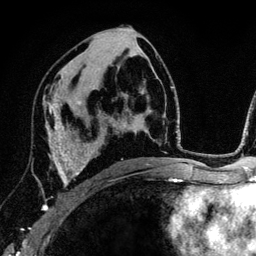
Breast MRI (dynamic contrast-enhanced), one axial slice. Position 69 of 134 along the scan axis. Cropped to one breast. Dynamic contrast-enhanced series, time point 2 of 6 at this slice position (early post-contrast). 3 T. TE 4.2 ms, TR 7.9 ms. 1.2 mm slice thickness. 256 × 256 image matrix. Female patient.
Annotated regions visible in this slice (semi-automatically segmented with operator editing):
- enhancing-tissue mask used for the functional tumour volume (all voxels passing the contrast-enhancement thresholds inside the analysis volume; usually the tumour): box from (x=42, y=102) to (x=89, y=210) px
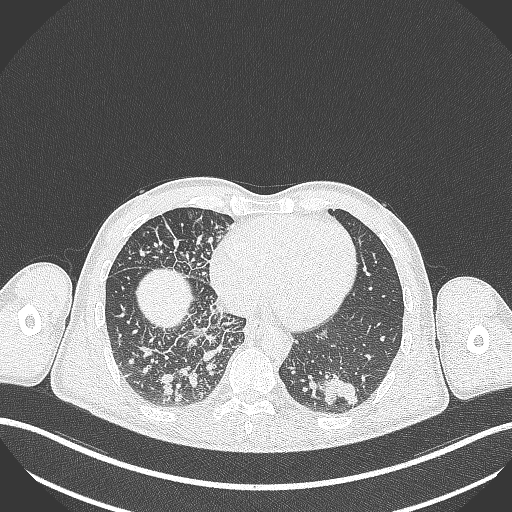
Chest CT, one axial slice; position 97 of 348 along the scan axis; reconstruction kernel B70f; lung window (W 1500 / L -600 HU); 512 × 512 image matrix, field of view 400 × 400 mm. Male patient, age 49 years. Case-level facts recorded for this patient, not image findings: clinical TNM (as recorded): T2b N1 M0.
Annotated regions visible in this slice (rectangle marked by the reading radiologist):
- lung tumour (recorded histology: adenocarcinoma): bounding box [x1, y1, x2, y2] px = [315, 368, 366, 410]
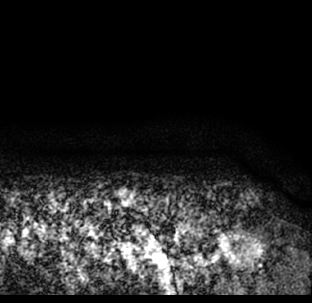
Breast MRI (dynamic contrast-enhanced), one axial slice. Position 78 of 78 along the scan axis. Cropped to one breast. Dynamic contrast-enhanced series, time point 2 of 7 at this slice position (early post-contrast). 1.5 T. TE 3.1 ms, TR 6.3 ms. 312 × 303 image matrix, field of view 171 × 166 mm. Female patient.
Structures marked on this image (semi-automatically segmented with operator editing):
- enhancing-tissue mask used for the functional tumour volume (all voxels passing the contrast-enhancement thresholds inside the analysis volume; usually the tumour): bounding box <9,209,312,293> (left, top, right, bottom; pixels)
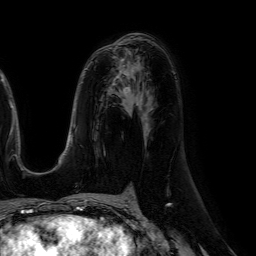
Breast MRI (dynamic contrast-enhanced), one axial slice. Slice 32 of 64 in the series (ordered by position). Cropped to one breast. Dynamic contrast-enhanced series, time point 2 of 7 at this slice position (early post-contrast). 1.5 T. TE 4.6 ms, TR 7.2 ms. 2.5 mm slice thickness. 256 × 256 image matrix, field of view 230 × 230 mm. Female patient.
Structures marked on this image (semi-automatic segmentation, software-assisted and operator-edited):
- enhancing-tissue mask used for the functional tumour volume (all voxels passing the contrast-enhancement thresholds inside the analysis volume; usually the tumour): bounding box [x1, y1, x2, y2] px = [119, 71, 128, 88]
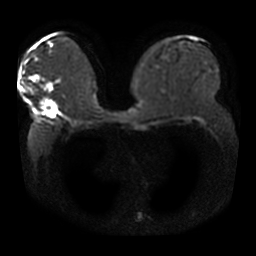
Breast MRI, one axial slice; slice 22 of 42 in the series (ordered by position); diffusion-weighted series; image 2 of 4 stored at this slice position (different b-values; order by instance number); 3 T; 5 mm slice thickness; 256 × 256 image matrix, field of view 360 × 360 mm. Female patient.
Outlined on this slice (manually delineated by an expert):
- tumour on diffusion-weighted imaging: box from (x=42, y=101) to (x=57, y=118) px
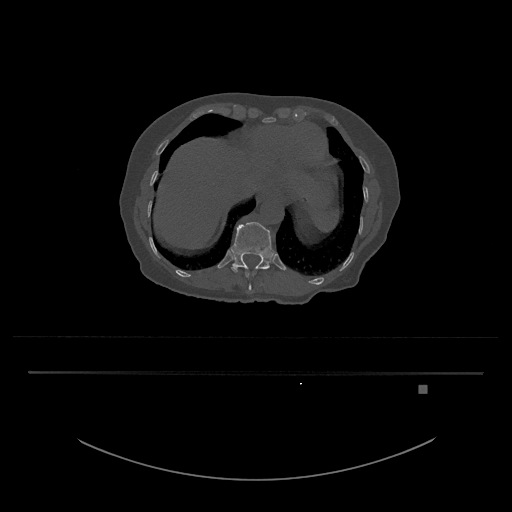
CT including the spine, one axial slice. Position 630 of 797 along the scan axis. Reconstruction kernel Br40s/3. 120 kVp. Bone window (W 1800 / L 400 HU). 0.5 mm slice thickness. 512 × 512 image matrix, field of view 500 × 500 mm. Patient: female, 57 years. From the clinical record (not read from this slice): primary cancer: cervical.
Annotated regions visible in this slice (semi-automatically segmented with operator editing):
- T11 vertebra: box from (x=245, y=268) to (x=260, y=291) px
- T12 vertebra: (x=231, y=222)–(x=274, y=273)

::::::::::

Omit the pictures and reproduce the listing exactly.

Breast MRI (dynamic contrast-enhanced), one axial slice. Position 69 of 134 along the scan axis. Cropped to one breast. Dynamic contrast-enhanced series, time point 2 of 6 at this slice position (early post-contrast). 3 T. TE 4.2 ms, TR 7.9 ms. 1.2 mm slice thickness. 256 × 256 image matrix. Female patient.
Annotated regions visible in this slice (semi-automatically segmented with operator editing):
- enhancing-tissue mask used for the functional tumour volume (all voxels passing the contrast-enhancement thresholds inside the analysis volume; usually the tumour): box from (x=42, y=102) to (x=89, y=210) px
Chest CT, one axial slice; position 97 of 348 along the scan axis; reconstruction kernel B70f; lung window (W 1500 / L -600 HU); 512 × 512 image matrix, field of view 400 × 400 mm. Male patient, age 49 years. Case-level facts recorded for this patient, not image findings: clinical TNM (as recorded): T2b N1 M0.
Annotated regions visible in this slice (rectangle marked by the reading radiologist):
- lung tumour (recorded histology: adenocarcinoma): bounding box [x1, y1, x2, y2] px = [315, 368, 366, 410]
Breast MRI (dynamic contrast-enhanced), one axial slice. Position 78 of 78 along the scan axis. Cropped to one breast. Dynamic contrast-enhanced series, time point 2 of 7 at this slice position (early post-contrast). 1.5 T. TE 3.1 ms, TR 6.3 ms. 312 × 303 image matrix, field of view 171 × 166 mm. Female patient.
Structures marked on this image (semi-automatically segmented with operator editing):
- enhancing-tissue mask used for the functional tumour volume (all voxels passing the contrast-enhancement thresholds inside the analysis volume; usually the tumour): bounding box <9,209,312,293> (left, top, right, bottom; pixels)
Breast MRI (dynamic contrast-enhanced), one axial slice. Slice 32 of 64 in the series (ordered by position). Cropped to one breast. Dynamic contrast-enhanced series, time point 2 of 7 at this slice position (early post-contrast). 1.5 T. TE 4.6 ms, TR 7.2 ms. 2.5 mm slice thickness. 256 × 256 image matrix, field of view 230 × 230 mm. Female patient.
Structures marked on this image (semi-automatic segmentation, software-assisted and operator-edited):
- enhancing-tissue mask used for the functional tumour volume (all voxels passing the contrast-enhancement thresholds inside the analysis volume; usually the tumour): bounding box [x1, y1, x2, y2] px = [119, 71, 128, 88]
Breast MRI, one axial slice; slice 22 of 42 in the series (ordered by position); diffusion-weighted series; image 2 of 4 stored at this slice position (different b-values; order by instance number); 3 T; 5 mm slice thickness; 256 × 256 image matrix, field of view 360 × 360 mm. Female patient.
Outlined on this slice (manually delineated by an expert):
- tumour on diffusion-weighted imaging: box from (x=42, y=101) to (x=57, y=118) px
CT including the spine, one axial slice. Position 630 of 797 along the scan axis. Reconstruction kernel Br40s/3. 120 kVp. Bone window (W 1800 / L 400 HU). 0.5 mm slice thickness. 512 × 512 image matrix, field of view 500 × 500 mm. Patient: female, 57 years. From the clinical record (not read from this slice): primary cancer: cervical.
Annotated regions visible in this slice (semi-automatically segmented with operator editing):
- T11 vertebra: box from (x=245, y=268) to (x=260, y=291) px
- T12 vertebra: (x=231, y=222)–(x=274, y=273)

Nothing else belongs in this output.